_WORK INSTRUCTION_:
Each line of the records that holds "TIGERTRIEVER" should be shown in full.

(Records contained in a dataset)
_ _ _ _

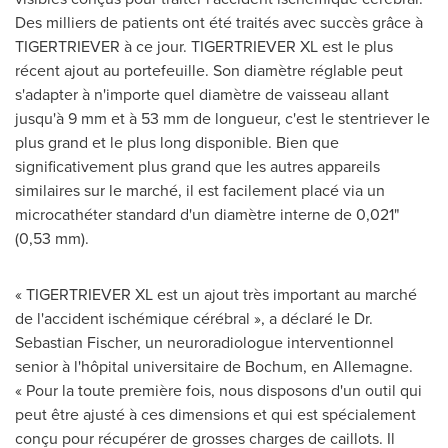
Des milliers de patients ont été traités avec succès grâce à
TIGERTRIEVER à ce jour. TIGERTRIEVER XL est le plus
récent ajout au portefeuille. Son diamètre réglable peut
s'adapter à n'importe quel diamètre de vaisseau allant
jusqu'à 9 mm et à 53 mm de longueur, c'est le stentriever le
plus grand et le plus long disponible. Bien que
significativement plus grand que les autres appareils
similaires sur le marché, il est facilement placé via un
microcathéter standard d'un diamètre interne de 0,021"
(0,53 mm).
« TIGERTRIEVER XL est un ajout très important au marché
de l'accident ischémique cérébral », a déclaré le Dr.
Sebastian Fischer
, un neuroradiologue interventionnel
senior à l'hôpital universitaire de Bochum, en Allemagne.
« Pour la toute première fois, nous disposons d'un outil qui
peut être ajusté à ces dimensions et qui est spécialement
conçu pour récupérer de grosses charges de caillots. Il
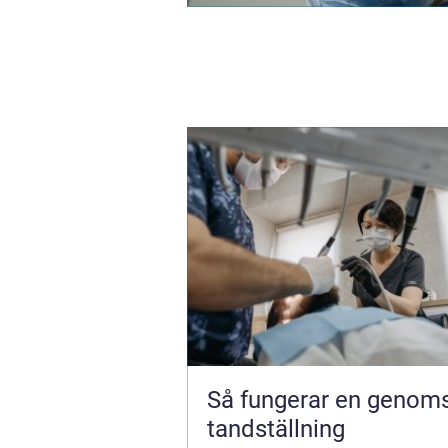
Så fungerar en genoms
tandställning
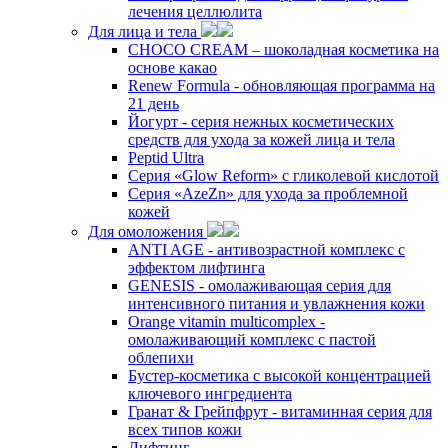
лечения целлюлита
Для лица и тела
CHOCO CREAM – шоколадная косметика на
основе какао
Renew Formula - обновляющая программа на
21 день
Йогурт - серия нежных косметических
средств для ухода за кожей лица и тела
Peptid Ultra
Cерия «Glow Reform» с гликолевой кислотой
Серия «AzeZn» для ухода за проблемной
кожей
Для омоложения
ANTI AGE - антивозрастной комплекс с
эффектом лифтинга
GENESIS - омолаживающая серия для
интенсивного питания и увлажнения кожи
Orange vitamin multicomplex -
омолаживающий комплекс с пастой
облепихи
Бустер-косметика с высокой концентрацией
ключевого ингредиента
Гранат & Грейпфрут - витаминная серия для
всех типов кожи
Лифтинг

_ _ _ _

_YOUR SOLUTION_:
TIGERTRIEVER à ce jour. TIGERTRIEVER XL est le plus
« TIGERTRIEVER XL est un ajout très important au marché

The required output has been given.